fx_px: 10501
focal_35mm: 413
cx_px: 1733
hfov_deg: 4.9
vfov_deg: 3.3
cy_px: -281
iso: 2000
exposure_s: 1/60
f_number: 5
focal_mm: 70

★ ★ ★

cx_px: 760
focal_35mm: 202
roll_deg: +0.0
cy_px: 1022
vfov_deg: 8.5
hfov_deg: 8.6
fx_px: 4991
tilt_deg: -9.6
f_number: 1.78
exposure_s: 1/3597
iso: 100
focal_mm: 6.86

★ ★ ★

§ **Task statement**
For this exercise, please output exactly the lines above starting at the line with "fx_px: 10501" and ending at the line with "focal_mm: 70", ends included.

§ **Written answer**
fx_px: 10501
focal_35mm: 413
cx_px: 1733
hfov_deg: 4.9
vfov_deg: 3.3
cy_px: -281
iso: 2000
exposure_s: 1/60
f_number: 5
focal_mm: 70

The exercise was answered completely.